### GIVEN DATA:
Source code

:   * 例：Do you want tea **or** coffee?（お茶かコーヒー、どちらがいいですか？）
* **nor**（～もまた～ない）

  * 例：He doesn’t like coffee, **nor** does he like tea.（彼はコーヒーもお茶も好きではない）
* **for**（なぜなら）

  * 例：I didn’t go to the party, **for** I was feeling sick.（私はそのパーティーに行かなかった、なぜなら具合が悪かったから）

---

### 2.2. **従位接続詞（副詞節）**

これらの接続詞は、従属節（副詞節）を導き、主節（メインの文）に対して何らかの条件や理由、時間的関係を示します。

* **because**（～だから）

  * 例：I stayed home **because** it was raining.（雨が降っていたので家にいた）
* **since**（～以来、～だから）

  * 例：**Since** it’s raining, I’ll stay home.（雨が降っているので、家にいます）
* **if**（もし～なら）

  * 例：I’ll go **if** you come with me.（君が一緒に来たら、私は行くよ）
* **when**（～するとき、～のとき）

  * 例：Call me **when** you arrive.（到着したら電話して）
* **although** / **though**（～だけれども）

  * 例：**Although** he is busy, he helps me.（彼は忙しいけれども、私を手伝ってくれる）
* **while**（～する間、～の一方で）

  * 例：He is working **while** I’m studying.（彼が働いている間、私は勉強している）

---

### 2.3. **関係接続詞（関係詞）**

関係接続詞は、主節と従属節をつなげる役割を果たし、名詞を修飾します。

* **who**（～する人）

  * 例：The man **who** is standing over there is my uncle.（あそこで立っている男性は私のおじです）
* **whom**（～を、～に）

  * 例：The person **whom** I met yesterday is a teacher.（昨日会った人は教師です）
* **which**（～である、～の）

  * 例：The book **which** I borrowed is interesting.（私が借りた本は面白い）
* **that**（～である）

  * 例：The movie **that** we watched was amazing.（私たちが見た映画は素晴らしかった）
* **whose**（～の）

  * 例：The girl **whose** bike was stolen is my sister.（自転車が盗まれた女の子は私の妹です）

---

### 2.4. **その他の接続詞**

### DIRECTIONS:
Quote all of the data above word for word, from start to finish.

### WRITTEN REPLY:
Source code

:   * 例：Do you want tea **or** coffee?（お茶かコーヒー、どちらがいいですか？）
* **nor**（～もまた～ない）

  * 例：He doesn’t like coffee, **nor** does he like tea.（彼はコーヒーもお茶も好きではない）
* **for**（なぜなら）

  * 例：I didn’t go to the party, **for** I was feeling sick.（私はそのパーティーに行かなかった、なぜなら具合が悪かったから）

---

### 2.2. **従位接続詞（副詞節）**

これらの接続詞は、従属節（副詞節）を導き、主節（メインの文）に対して何らかの条件や理由、時間的関係を示します。

* **because**（～だから）

  * 例：I stayed home **because** it was raining.（雨が降っていたので家にいた）
* **since**（～以来、～だから）

  * 例：**Since** it’s raining, I’ll stay home.（雨が降っているので、家にいます）
* **if**（もし～なら）

  * 例：I’ll go **if** you come with me.（君が一緒に来たら、私は行くよ）
* **when**（～するとき、～のとき）

  * 例：Call me **when** you arrive.（到着したら電話して）
* **although** / **though**（～だけれども）

  * 例：**Although** he is busy, he helps me.（彼は忙しいけれども、私を手伝ってくれる）
* **while**（～する間、～の一方で）

  * 例：He is working **while** I’m studying.（彼が働いている間、私は勉強している）

---

### 2.3. **関係接続詞（関係詞）**

関係接続詞は、主節と従属節をつなげる役割を果たし、名詞を修飾します。

* **who**（～する人）

  * 例：The man **who** is standing over there is my uncle.（あそこで立っている男性は私のおじです）
* **whom**（～を、～に）

  * 例：The person **whom** I met yesterday is a teacher.（昨日会った人は教師です）
* **which**（～である、～の）

  * 例：The book **which** I borrowed is interesting.（私が借りた本は面白い）
* **that**（～である）

  * 例：The movie **that** we watched was amazing.（私たちが見た映画は素晴らしかった）
* **whose**（～の）

  * 例：The girl **whose** bike was stolen is my sister.（自転車が盗まれた女の子は私の妹です）

---

### 2.4. **その他の接続詞**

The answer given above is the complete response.